____ 阅读文本
【C++】unordered_set和unordered_map的实现

羚羊角

发布于 2025-07-11 11:09:27

11900

代码可运行

文章被收录于专栏：羚羊角的特别专栏羚羊角的特别专栏

运行总次数：0

代码可运行

本篇unordered_set和unordered_map的实现基于：

自己实现的hash表【C++】哈希表的实现（链地址法）

与map和set差不多的实现手法：【C++】模拟实现map和set

1.实现出复⽤哈希表的框架，并⽀持insert

创建3个头文件和一个源文件。

这个HashTable.h文件可以用之前写好的，可直接拷贝，再进行修改。

key参数就⽤K，value参数就⽤V，哈希表中的数据类型，我们使⽤T。

//HashTable.h文件
#pragma once
#include <iostream>
#include <vector>
#include<string>
using namespace std;

inline unsigned long __stl_next_prime(unsigned long n)
{
	// Note: assumes long is at least 32 bits.
________
____ 数据列表
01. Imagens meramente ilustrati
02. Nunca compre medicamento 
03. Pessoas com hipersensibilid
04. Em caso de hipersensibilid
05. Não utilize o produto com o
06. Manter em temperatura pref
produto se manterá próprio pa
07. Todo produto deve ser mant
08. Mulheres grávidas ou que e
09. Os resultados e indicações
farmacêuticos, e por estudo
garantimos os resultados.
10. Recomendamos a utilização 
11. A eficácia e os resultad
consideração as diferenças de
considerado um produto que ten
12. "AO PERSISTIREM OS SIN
________
§ 待完成任务:
A. 根据这篇关于unordered_set和unordered_map实现的文章，要创建几个头文件和几个源文件？
B. 列出这篇关于unordered_set和unordered_map实现的文章中，HashTable.h代码用#include引入的全部头文件。
C. 请接着这篇关于unordered_set和unordered_map实现的文章最后一行往下续写。

§ 问题答案:
A. 3个头文件和一个源文件。

B. iostream、vector、string

C.
	static const int __stl_num_primes = 28;
	static const unsigned long __stl_prime_list[__stl_num_primes] =
	{
		53, 97, 193, 389, 769,
		1543, 3079, 6151, 12289, 24593,
		49157, 98317, 196613, 393241, 786433,
		 1572869, 3145739, 6291469, 12582917, 25165843,
		 50331653, 100663319, 201326611, 402653189, 805306457,
		 1610612741, 3221225473, 4294967291

	};
	const unsigned long* first = __stl_prime_list;
	const unsigned long* last = __stl_prime_list + __stl_num_primes;
	const unsigned long* pos = lower_bound(first, last, n);
	return pos == last ? *(last - 1) : *pos;
}
namespace hash_bucket  // 链地址法/哈希桶
{
	template<class T>
	struct HashNode
	{
		T _data;
		HashNode<T>* _next;

		HashNode(const T& data)
			:_data(data)
			,_next(nullptr)
		{}
	};

	template<class K>
	struct HashFunc
	{
		size_t operator()(const K& key)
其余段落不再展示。